REPUBLIKA.CO.ID, JAKARTA -- Dolar AS terpantau merosot ke level terendah dalam dua bulan terakhir pada Senin (20/11/2023). Hal itu memperpanjang tren penurunan dari pekan lalu karena para traders meyakini bahwa suku bunga AS telah mencapai puncaknya dan dan menunggu The Fed mulai menurunkan suku bunga.
Dikutip dari Reuters, Senin (20/11/2023), yuan mencapai level tertinggi dalam tiga bulan baik di pasar dalam negeri maupun luar negeri. Hal itu didukung oleh bank sentral China yang memberi penguatan pada dolar Australia dan Selandia Baru karena keduanya sering digunakan sebagai proxy likuid untuk yuan.
Indeks dolar di perdagangan Asia juga mencapai titik terendah pada angka 103,53 yang merupakan level terlemah sejak 1 September 2023. Hal itu memperpanjang penurunan hampir dua persen dari pekan lalu yang berarti merupakan penurunan mingguan paling tajam sejak Juli 2023.
Terhadap melemahnya greenback, euro mencapai level tertinggi sejak Agustus 2023 pada level 1,09365 dolar AS. Sementara yen menguat pada level tertinggi satu bulan di 148,68 per dolar AS.
Pasar telah memperhitungkan risiko kenaikan suku bunga lebih lanjut dari The Fed setelah sejumlah indikator ekonomi AS yang lebih lemah dari perkiraan pada pekan lalu. Terutama setelah angka inflasi yang berada di bawah perkiraan.
Fokus saat ini beralih pada seberapa cepat penurunan suku bunga The Fed. CME Fed Watch memproyeksikan hal itu dapat dilakukan dengan perkiraan pada masa depan ada kemungkinan 30 persen The Fed dapat mulai menurunkan suku bunga pada awal Maret 2024.
“Perkiraan pasar terhadap kebijakan FOMC kemungkinan akan tetap stabil, sehingga dolar AS hanya memiliki sedikit katalis untuk menggerakkannya pekan ini ini.
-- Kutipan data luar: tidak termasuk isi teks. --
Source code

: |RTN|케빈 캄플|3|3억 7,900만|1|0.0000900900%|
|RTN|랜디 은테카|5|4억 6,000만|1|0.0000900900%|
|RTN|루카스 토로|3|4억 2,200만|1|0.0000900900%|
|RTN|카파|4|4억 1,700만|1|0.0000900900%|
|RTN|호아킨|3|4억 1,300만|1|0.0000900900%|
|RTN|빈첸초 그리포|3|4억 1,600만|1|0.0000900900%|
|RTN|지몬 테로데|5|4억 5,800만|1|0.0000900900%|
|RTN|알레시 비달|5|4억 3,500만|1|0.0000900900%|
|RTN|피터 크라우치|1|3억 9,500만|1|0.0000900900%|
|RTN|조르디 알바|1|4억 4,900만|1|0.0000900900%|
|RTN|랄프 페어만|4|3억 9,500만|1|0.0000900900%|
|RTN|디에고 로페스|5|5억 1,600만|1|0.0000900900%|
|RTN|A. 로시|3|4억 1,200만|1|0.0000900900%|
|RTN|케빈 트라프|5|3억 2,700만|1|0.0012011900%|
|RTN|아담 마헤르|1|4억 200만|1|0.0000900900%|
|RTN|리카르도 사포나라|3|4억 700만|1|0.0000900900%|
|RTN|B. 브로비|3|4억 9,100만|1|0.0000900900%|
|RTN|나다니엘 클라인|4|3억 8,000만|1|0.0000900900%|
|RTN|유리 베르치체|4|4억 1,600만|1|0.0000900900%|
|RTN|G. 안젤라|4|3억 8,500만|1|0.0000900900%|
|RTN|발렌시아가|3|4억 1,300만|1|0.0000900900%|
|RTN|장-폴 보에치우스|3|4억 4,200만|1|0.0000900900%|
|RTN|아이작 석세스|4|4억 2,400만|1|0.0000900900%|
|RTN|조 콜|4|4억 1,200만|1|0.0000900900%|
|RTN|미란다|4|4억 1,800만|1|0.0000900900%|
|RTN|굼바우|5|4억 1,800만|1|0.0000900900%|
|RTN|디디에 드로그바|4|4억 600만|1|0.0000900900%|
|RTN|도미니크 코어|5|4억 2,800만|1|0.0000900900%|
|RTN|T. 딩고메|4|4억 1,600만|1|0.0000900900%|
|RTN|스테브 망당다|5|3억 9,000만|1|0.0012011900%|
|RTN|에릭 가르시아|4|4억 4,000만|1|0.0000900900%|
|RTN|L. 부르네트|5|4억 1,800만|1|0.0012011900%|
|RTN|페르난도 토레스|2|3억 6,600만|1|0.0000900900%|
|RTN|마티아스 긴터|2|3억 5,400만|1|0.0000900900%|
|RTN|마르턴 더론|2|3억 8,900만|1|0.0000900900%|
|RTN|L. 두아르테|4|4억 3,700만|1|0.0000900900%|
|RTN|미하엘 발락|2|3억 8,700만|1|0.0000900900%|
Jika kita melihat selera risiko meningkat lagi, maka dolar AS pasti akan semakin melemah." kata ahli strategi mata uang Commonwealth Bank of Australia (CBA) Carol Kong.
Yuan, yang telah melemah hampir empat persen terhadap dolar AS pada tahun ini terus tertekan oleh lemahnya pemulihan ekonomi di China dan sentimen investor yang masih rapuh. “Saya pikir tema pemulihan ekonomi Tiongkok yang lemah akan bertahan untuk sementara waktu,” tutur Kong.
Lalu yang juga akan dirilis pekan ini adalah risalah pertemuan terbaru The Fed yang akan memberi warna pada pemikiran para pengambil kebijakan. Sebab The Fed mereka mempertahankan suku bunga stabil untuk kedua kalinya bulan ini.
"(Risalah rapat FOMC) dapat menggarisbawahi reli risiko yang mendukung imbal hasil Treasury AS dan dolar AS yang lebih lemah, di samping pembelian aset berisiko," ucap Kepala Ekonomi dan Strategi Mizuho Bank, Vishnu Varathan.
Sementara itu, China mempertahankan suku bunga pinjaman acuannya tidak berubah pada penetapan bulanan. Pelemahan yuan terus membatasi pelonggaran moneter lebih lanjut dan para pembuat kebijakan menunggu untuk melihat dampak stimulus sebelumnya terhadap permintaan kredit.